#### Source data

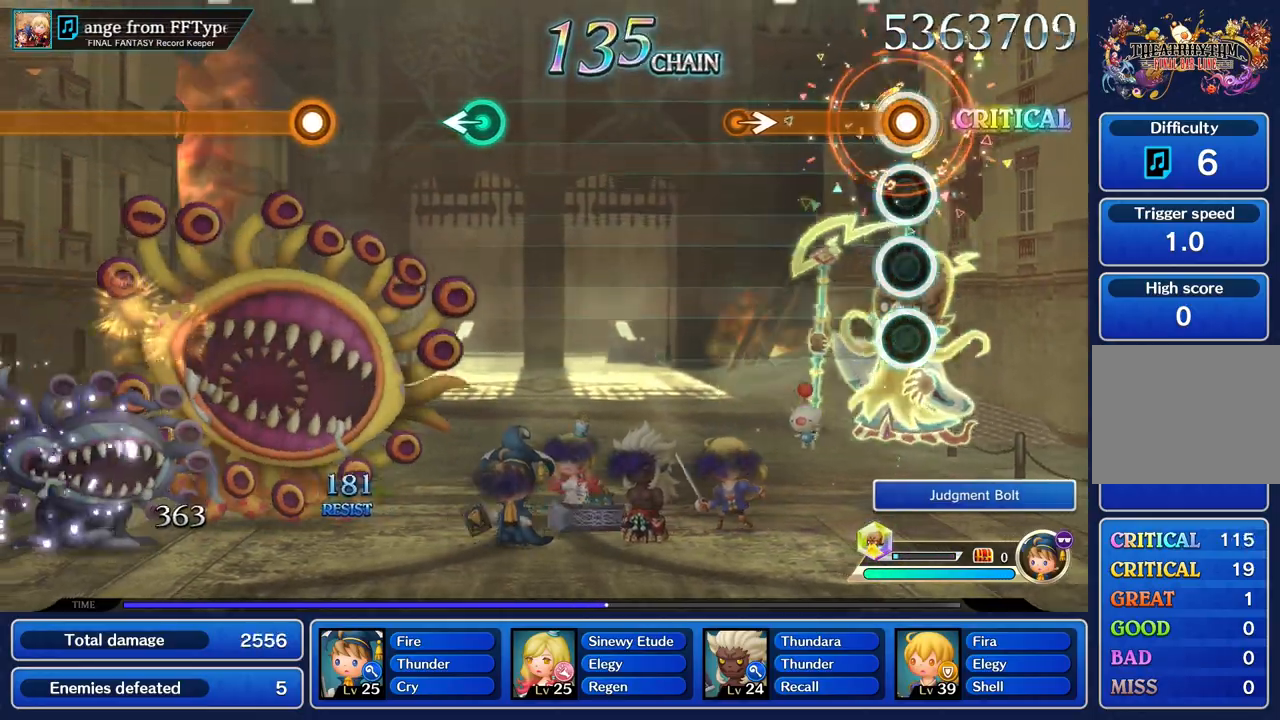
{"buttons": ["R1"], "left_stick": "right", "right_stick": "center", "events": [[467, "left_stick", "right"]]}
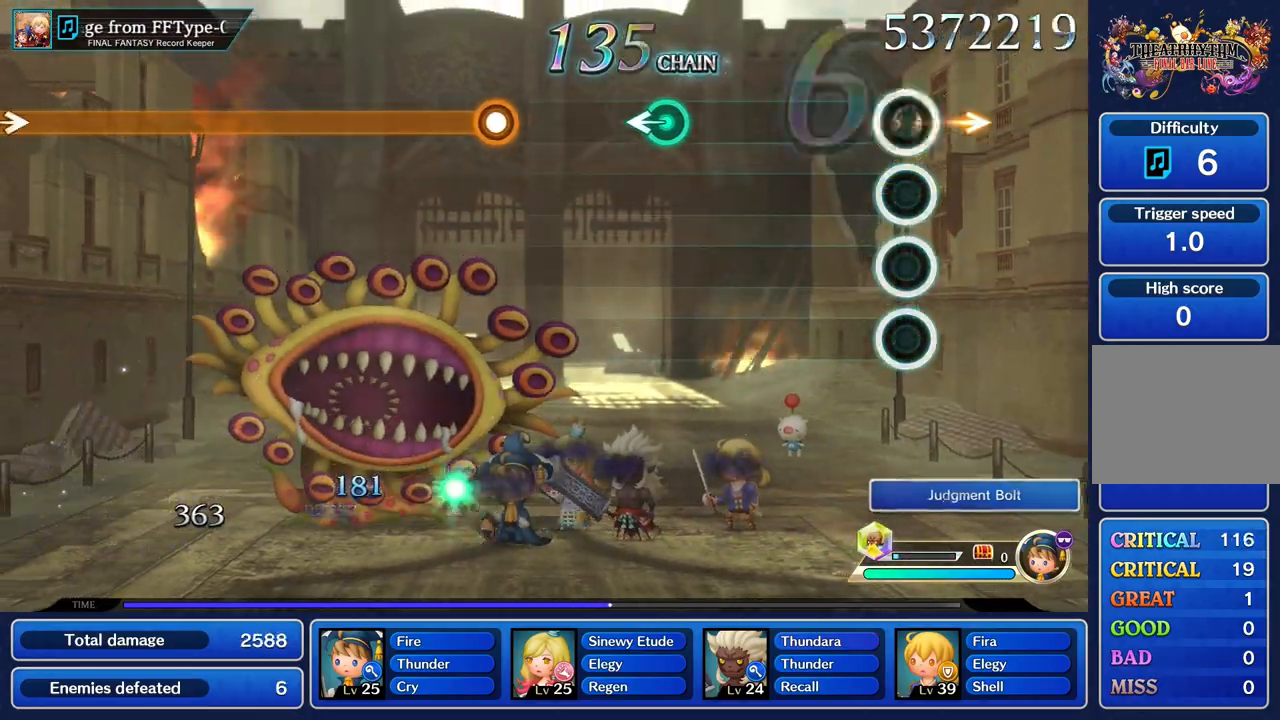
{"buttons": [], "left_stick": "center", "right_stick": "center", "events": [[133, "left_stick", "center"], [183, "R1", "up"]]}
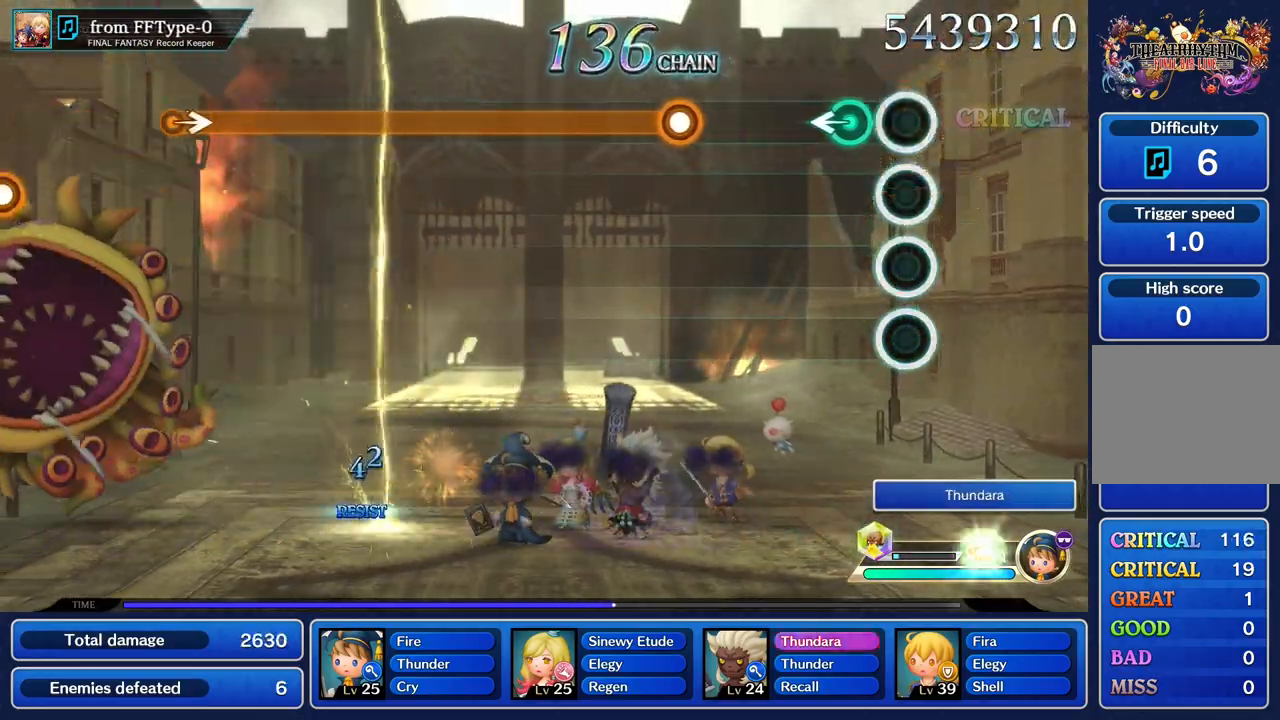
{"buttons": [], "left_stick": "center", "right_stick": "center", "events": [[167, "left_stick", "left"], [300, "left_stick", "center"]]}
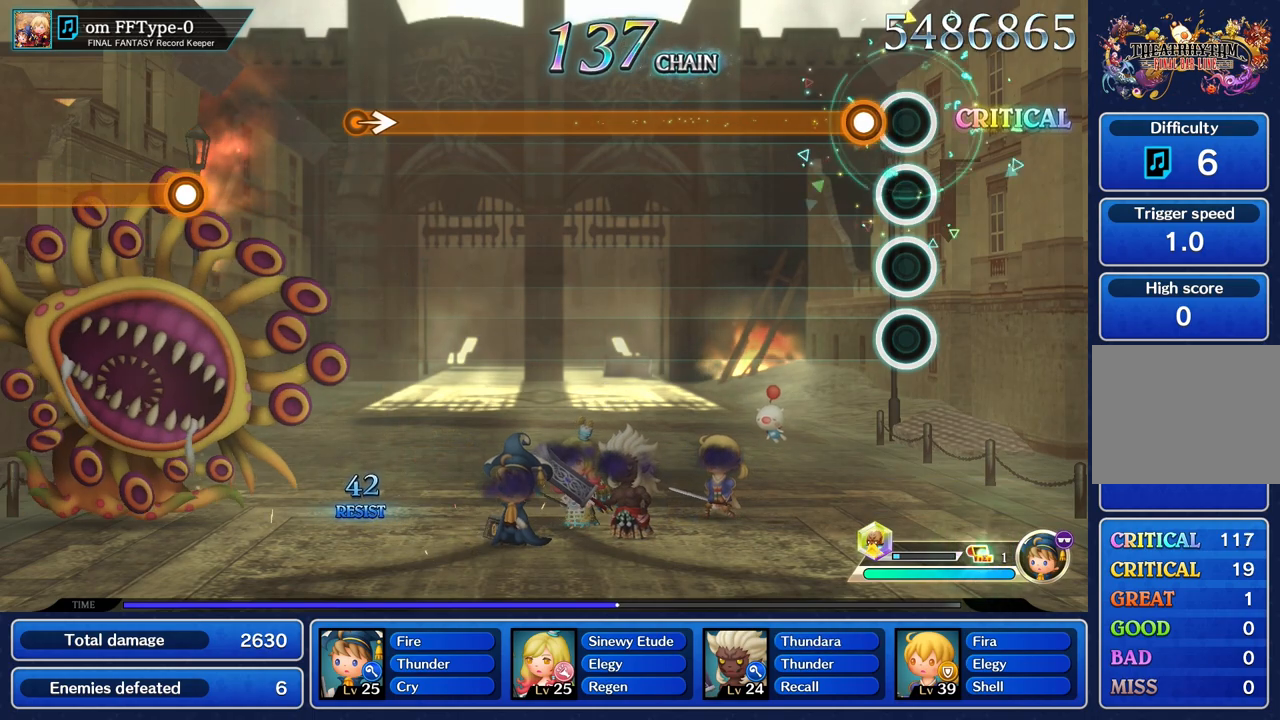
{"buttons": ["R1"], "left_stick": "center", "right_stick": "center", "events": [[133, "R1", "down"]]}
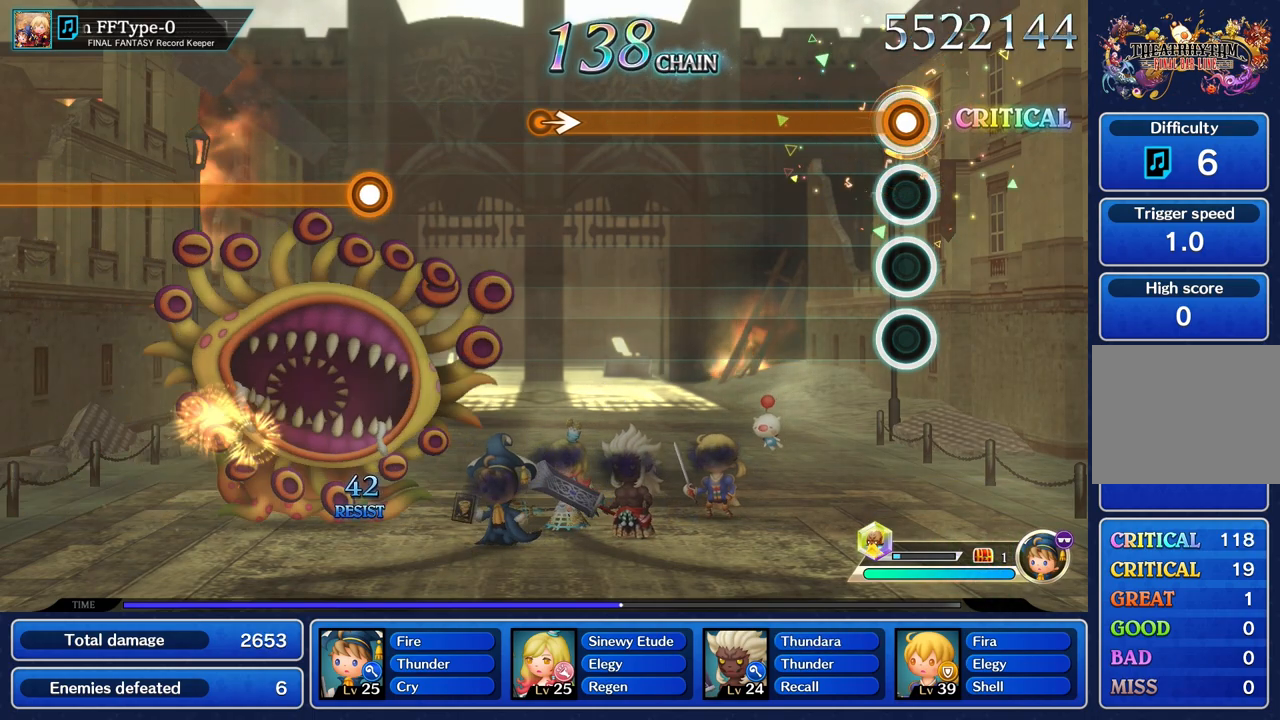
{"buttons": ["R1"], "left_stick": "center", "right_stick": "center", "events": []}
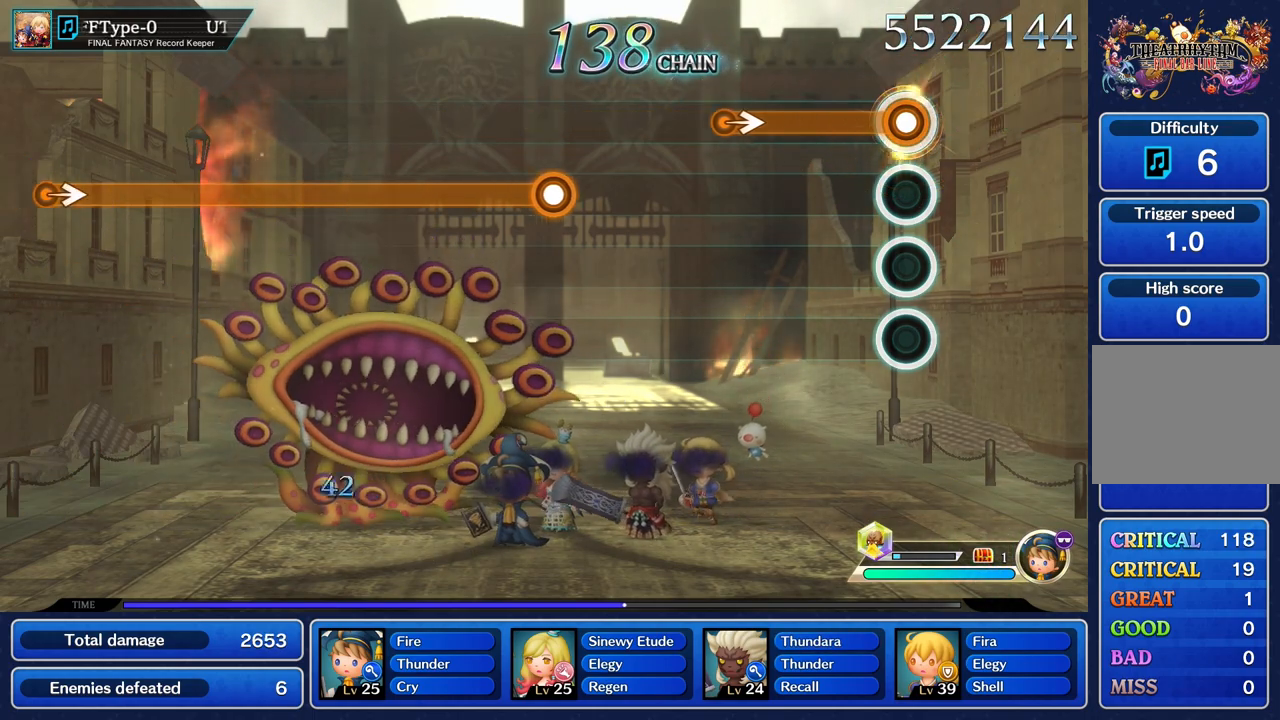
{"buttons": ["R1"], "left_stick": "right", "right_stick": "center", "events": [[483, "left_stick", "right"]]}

########

- Required action
Images are to be left out when the records above are written out again exactly.

- Output for this task
{"buttons": ["R1"], "left_stick": "right", "right_stick": "center", "events": [[467, "left_stick", "right"]]}
{"buttons": [], "left_stick": "center", "right_stick": "center", "events": [[133, "left_stick", "center"], [183, "R1", "up"]]}
{"buttons": [], "left_stick": "center", "right_stick": "center", "events": [[167, "left_stick", "left"], [300, "left_stick", "center"]]}
{"buttons": ["R1"], "left_stick": "center", "right_stick": "center", "events": [[133, "R1", "down"]]}
{"buttons": ["R1"], "left_stick": "center", "right_stick": "center", "events": []}
{"buttons": ["R1"], "left_stick": "right", "right_stick": "center", "events": [[483, "left_stick", "right"]]}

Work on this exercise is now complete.